Er ist ein Grenzgänger. Einer, der zwischen Welten vermittelt – nicht nur kulturell, sondern auch politisch. Einer, der versteht, dass Sicherheit und Freiheit, Wirtschaft und Klimaschutz, Tradition und Innovation zusammengedacht werden müssen. Einer, der Fehler macht, aber daraus lernt. Der nicht alles versprechen kann, aber das, was er verspricht, auch hält.
Richtung bewahren
In unsicheren Zeiten suchen Menschen nach Orientierung. Nicht nach Ideologie, sondern nach Haltung. Nach jemandem, der weiß, woher er kommt – und wohin er will. Cem Özdemir ist genau das: einer, der Heimat nicht gegen Weltoffenheit ausspielt, sondern beides zusammendenkt. Einer, der Baden-Württemberg ernst nimmt – in seiner Vielfalt, seiner Wirtschaftskraft, seinen Traditionen, aber auch in seinen Widersprüchen.
Diese Wahl wird über Baden-Württemberg hinaus wahrgenommen werden. Sie wird zeigen, ob ein Land wie dieses bereit ist, Verantwortung zu übernehmen – für seine Wirtschaft, seine Umwelt, seinen Zusammenhalt.

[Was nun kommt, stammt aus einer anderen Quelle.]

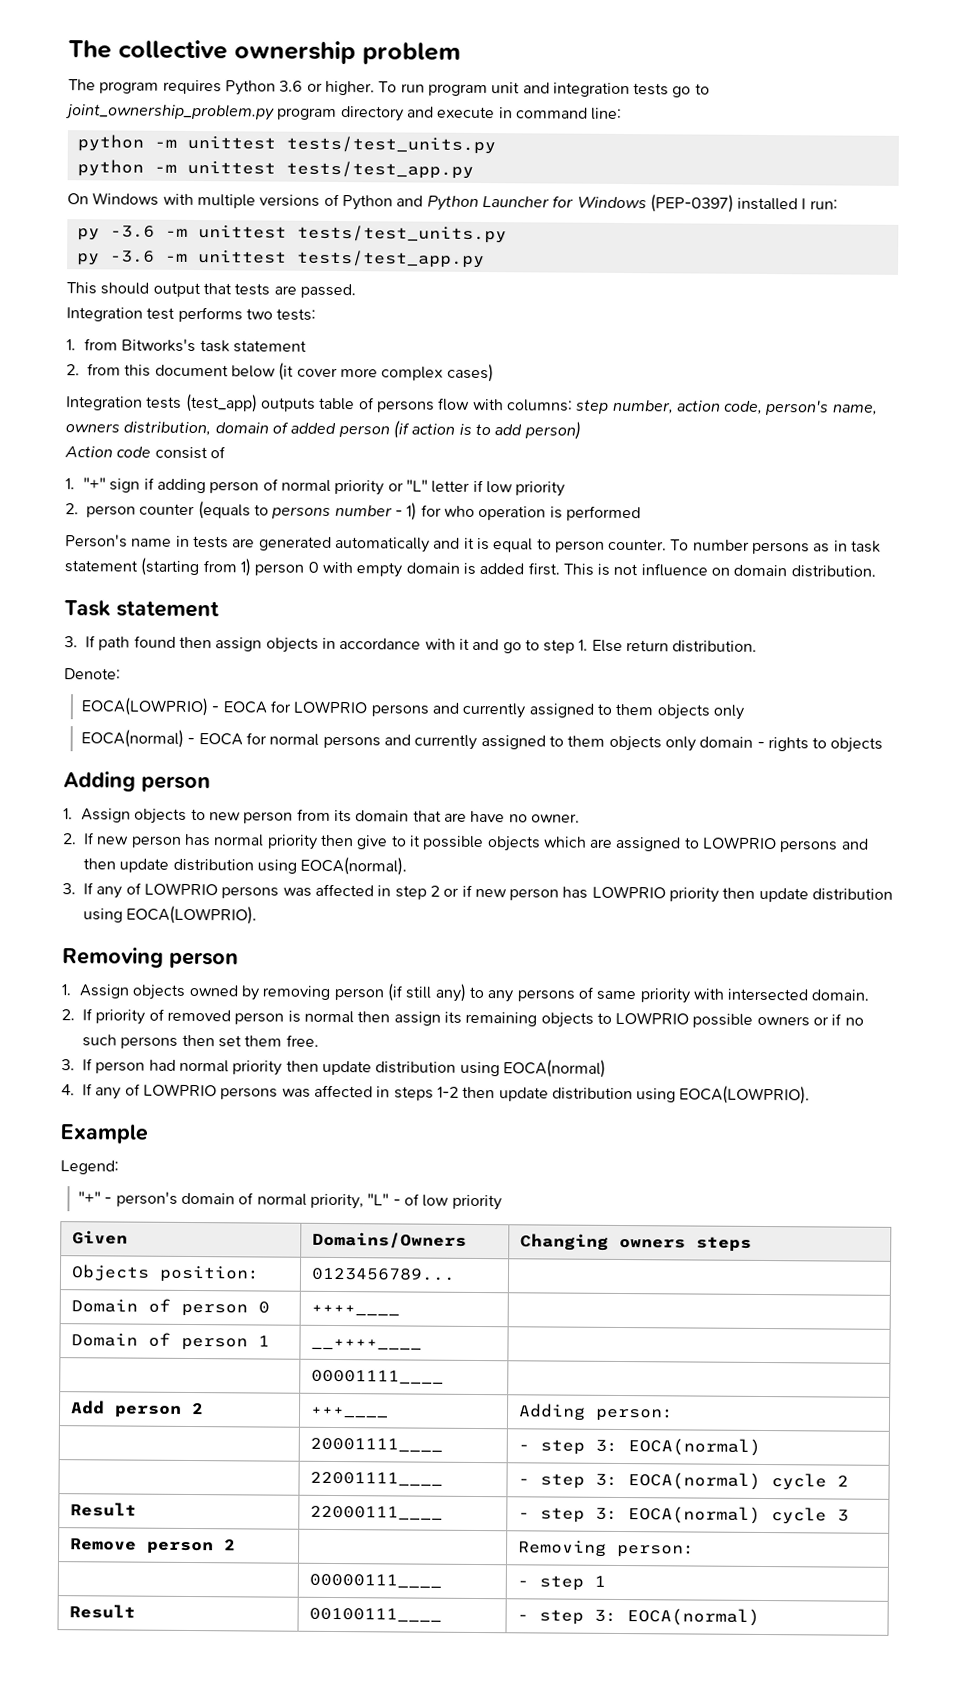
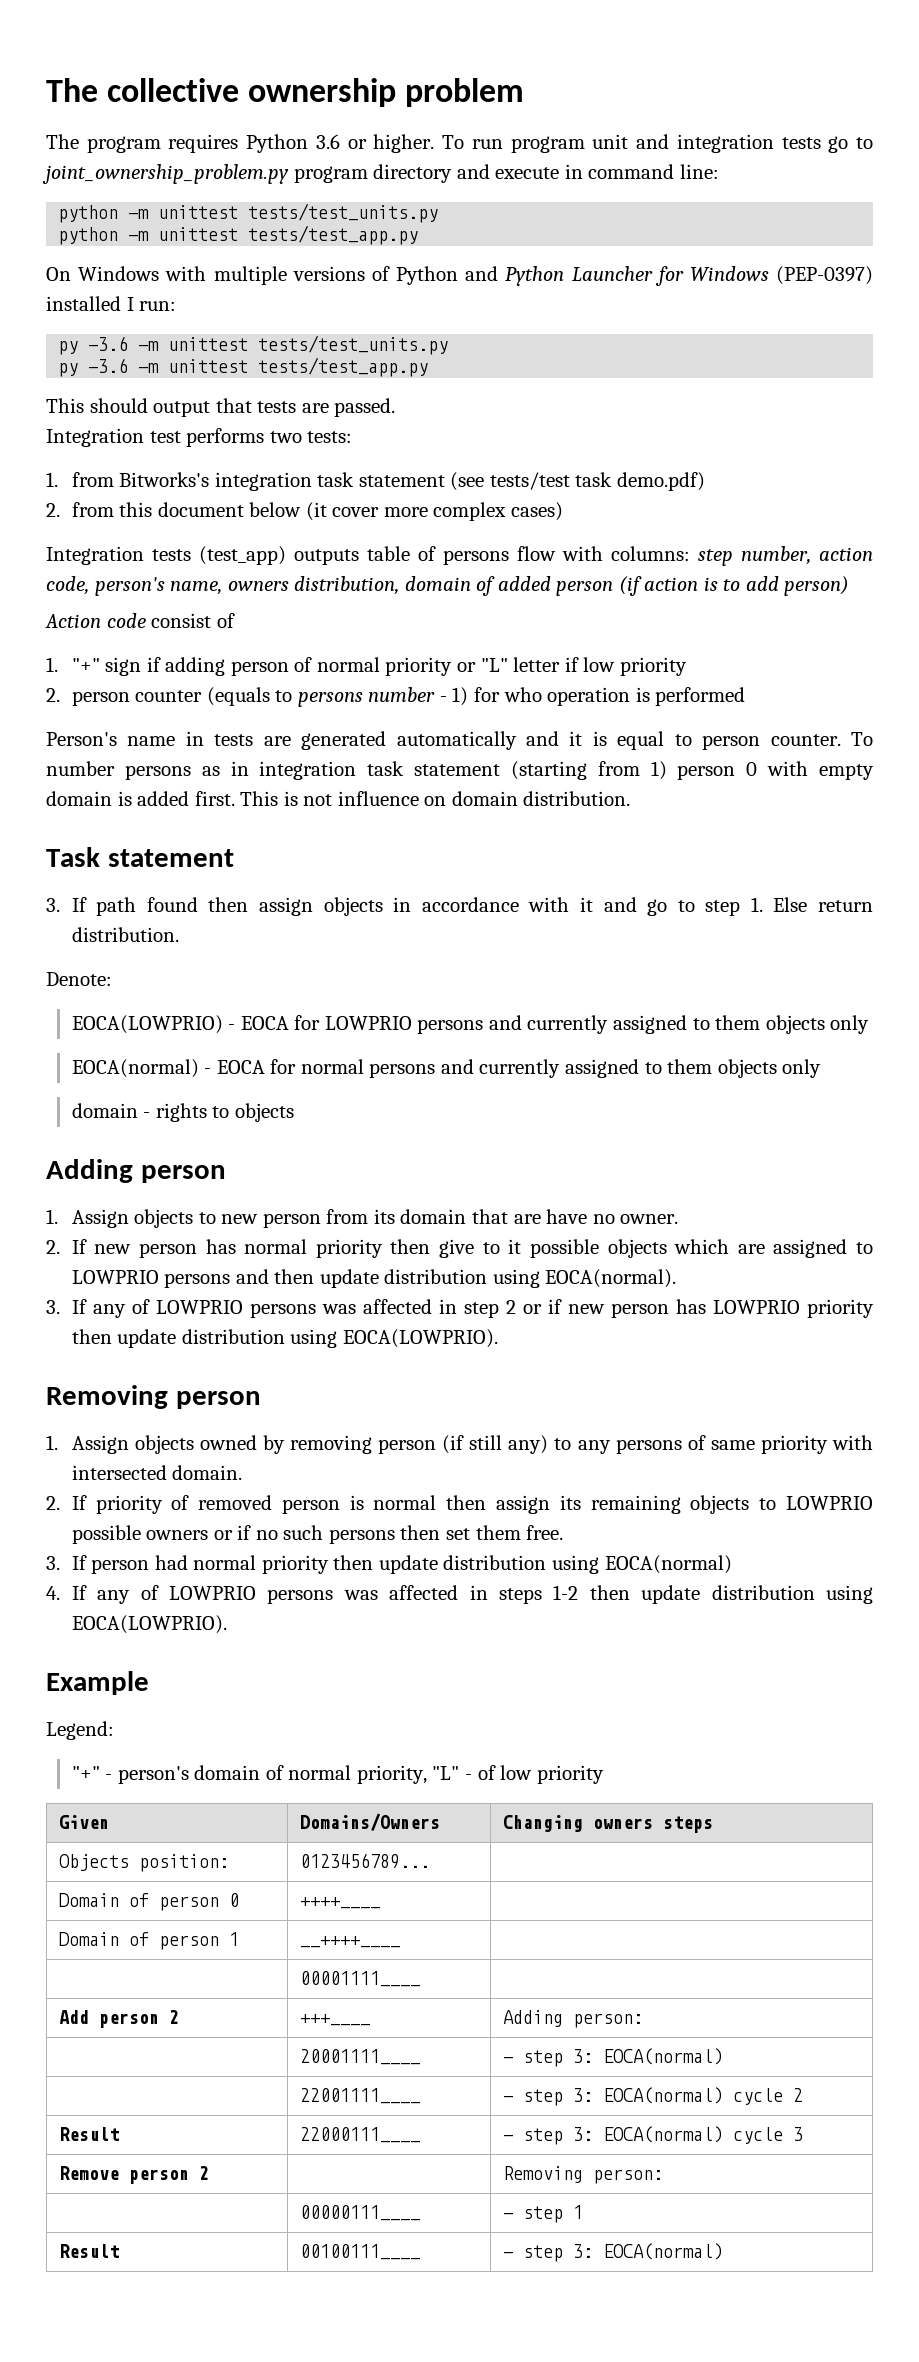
[199,340,307,353] task statement -> [214,472,705,491] integration task statement (see tests/test task demo.pdf)
(848, 546) none -> [259,761,357,780] integration
(696, 744) none -> (822, 1068) //

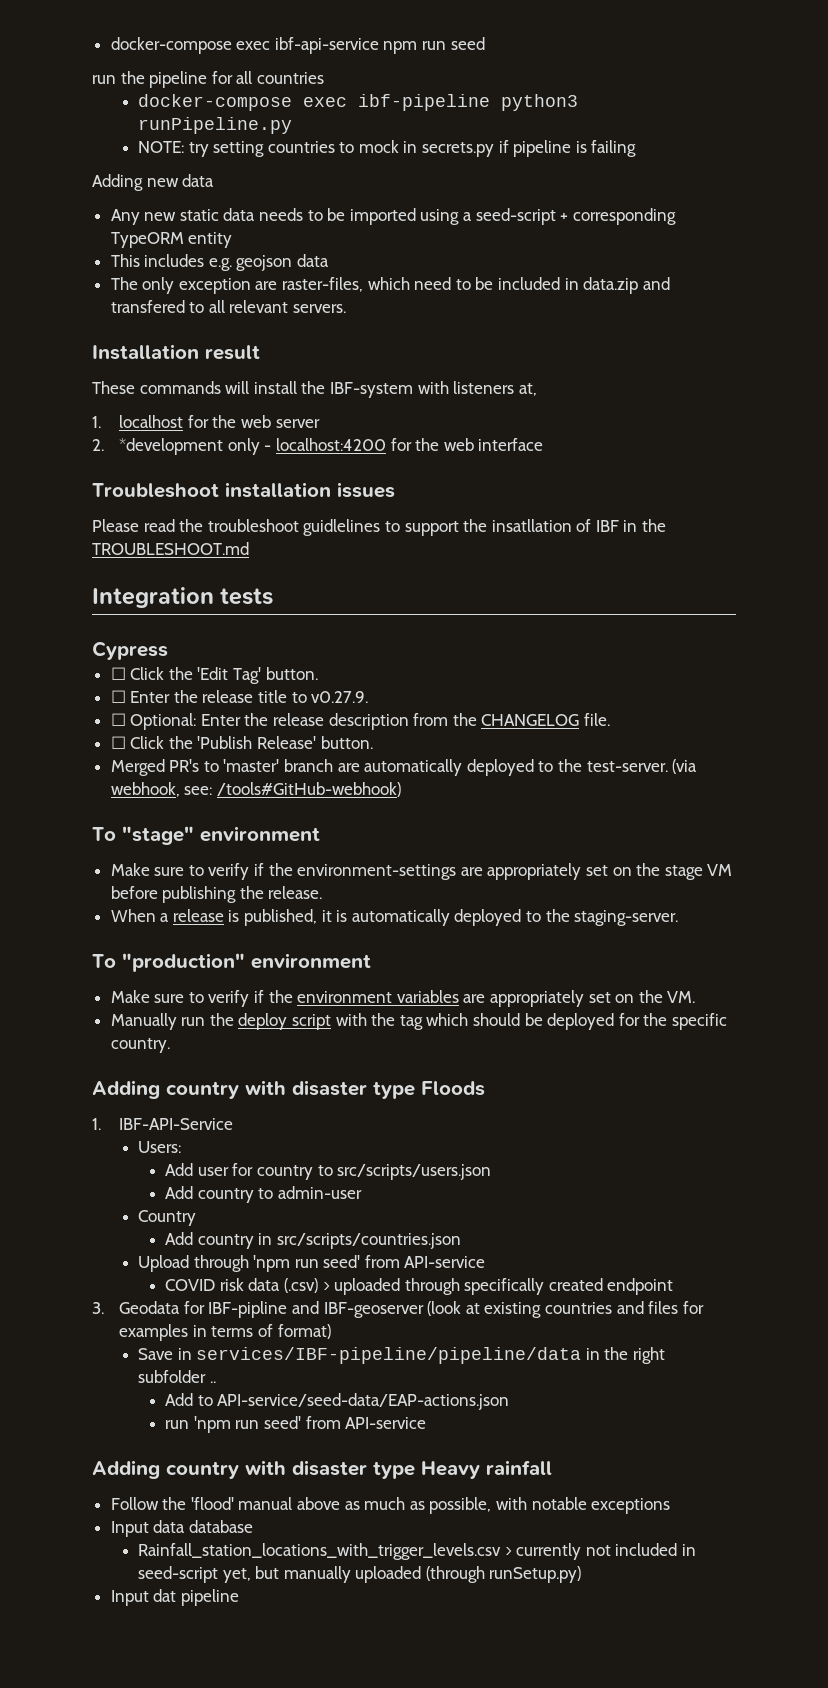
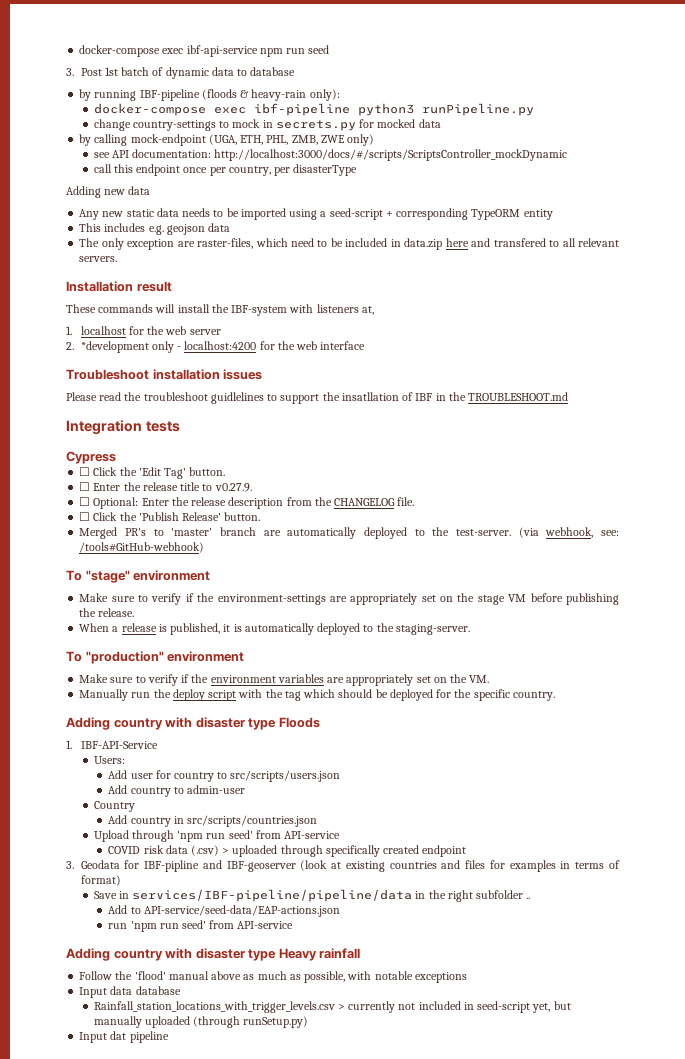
[92,71,324,88] run the pipeline for all countries -> [66,67,296,79] [79,89,340,101] 3. Post 1st batch of dynamic data to database // by running IBF-pipeline (floods & heavy-rain only):
[137,140,637,157] NOTE: try setting countries to mock in secrets.py if pipeline is failing -> [93,119,441,131] [79,134,375,146] [93,149,568,161] [93,164,358,176] change country-settings to mock in secrets.py for mocked data // by calling mock-endpoint (UGA, ETH, PHL, ZMB, ZWE only) // see API documentation: http://localhost:3000/docs/#/scripts/ScriptsController_mockDynamic // call this endpoint once per country, per disasterType
(639, 285) none -> [445,238,469,247] here

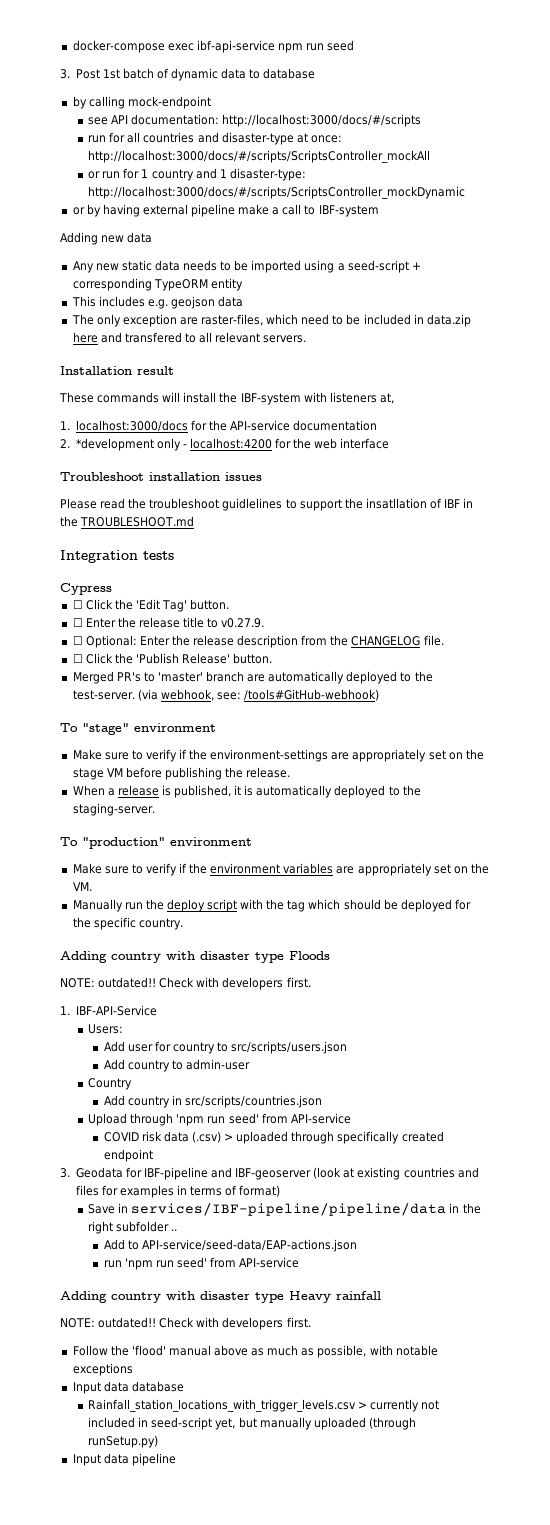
[94,89,340,101] [93,103,534,116] [93,119,441,131] [79,134,375,146] [93,149,568,161] [93,164,358,176] running IBF-pipeline (floods & heavy-rain only): // docker-compose exec ibf-pipeline python3 runPipeline.py // change country-settings to mock in secrets.py for mocked data // by calling mock-endpoint (UGA, ETH, PHL, ZMB, ZWE only) // see API documentation: http://localhost:3000/docs/#/scripts/ScriptsController_mockDynamic // call this endpoint once per country, per disasterType -> [88,96,211,109] [88,114,422,127] [88,132,342,145] [88,150,431,163] [88,168,306,181] [88,186,466,199] [72,204,379,217] calling mock-endpoint // see API documentation: http://localhost:3000/docs/#/scripts // run for all countries and disaster-type at once: http://localhost:3000/docs/#/scripts/ScriptsController_mockAll // or run for 1 country and 1 disaster-type: http://localhost:3000/docs/#/scripts/ScriptsController_mockDynamic // or by having external pipeline make a call to IBF-system
[80,326,221,335] localhost for the web server -> [75,420,378,432] localhost:3000/docs for the API-service documentation
(320, 722) none -> [60,977,311,990] // NOTE: outdated!! Check with developers first.
[144,860,200,872] IBF-pipline -> [143,1167,208,1180] IBF-pipeline
(361, 953) none -> [60,1317,311,1330] // NOTE: outdated!! Check with developers first.
[110,1031,127,1040] dat -> [103,1453,129,1464] data

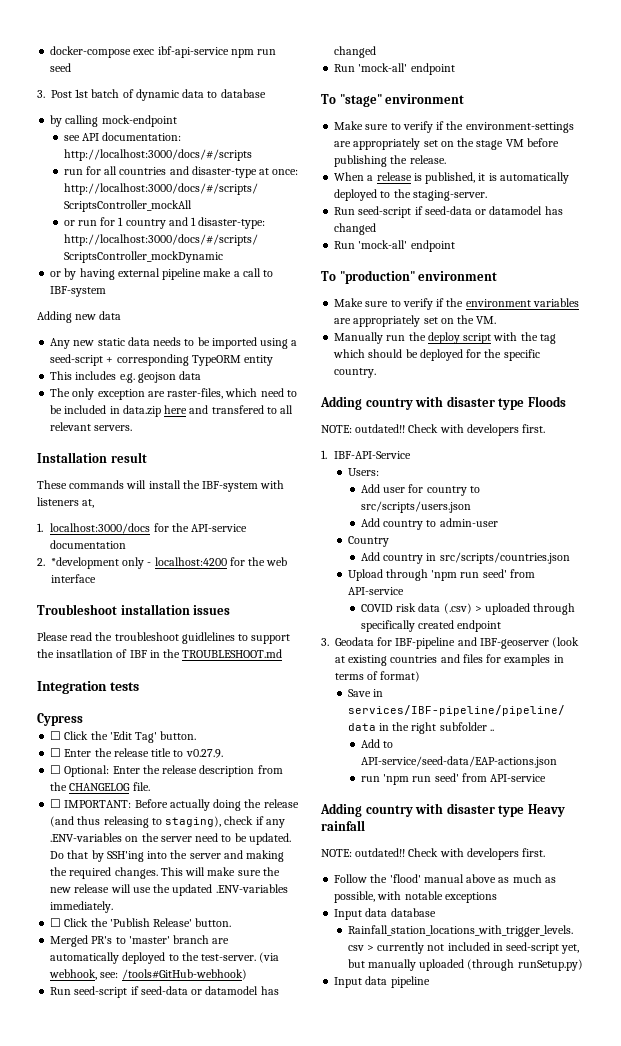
(444, 640) none -> [50,799,299,811] [50,816,285,828] [50,833,291,845] [50,850,285,862] [50,867,280,879] [50,884,288,896] [50,901,114,913] // ☐ IMPORTANT: Before actually doing the release (and thus releasing to staging), check if any .ENV-variables on the server need to be updated. Do that by SSH'ing into the server and making the required changes. This will make sure the new release will use the updated .ENV-variables immediately.
(380, 695) none -> [50,986,279,998] [334,46,377,58] [334,63,455,75] // Run seed-script if seed-data or datamodel has changed // Run 'mock-all' endpoint
(155, 809) none -> [334,206,563,218] [334,223,377,235] [334,240,455,252] // Run seed-script if seed-data or datamodel has changed // Run 'mock-all' endpoint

Ich habe fünfzehn Jahre lang miterlebt, wie dieses Land regiert wird. Ich weiß, wie schwierig es ist, unterschiedliche Interessen zu versöhnen, wie anstrengend Kompromisse sind, wie viel Geduld Politik braucht. Und ich weiß auch, dass es Momente gibt, in denen man jemandem zutrauen muss, dass er es schaffen kann – gerade weil er es schon einmal geschafft hat. Gerade weil er weiß, wie man durchhält. Gerade weil er bewiesen hat, dass er auch in den schwierigsten Zeiten das Ziel im Auge behält.
Cem Özdemir steht für eine Antwort, die nicht spaltet, sondern verbindet. Nicht perfekt, nicht unfehlbar – aber glaubwürdig. Er ist jemand, der dieses Land voranbringen kann. Nicht gegen seine Bürgerinnen und Bürger, sondern mit ihnen.
Am 8. März 2026 haben wir die Wahl. Nicht nur für Baden-Württemberg. Für eine Richtung.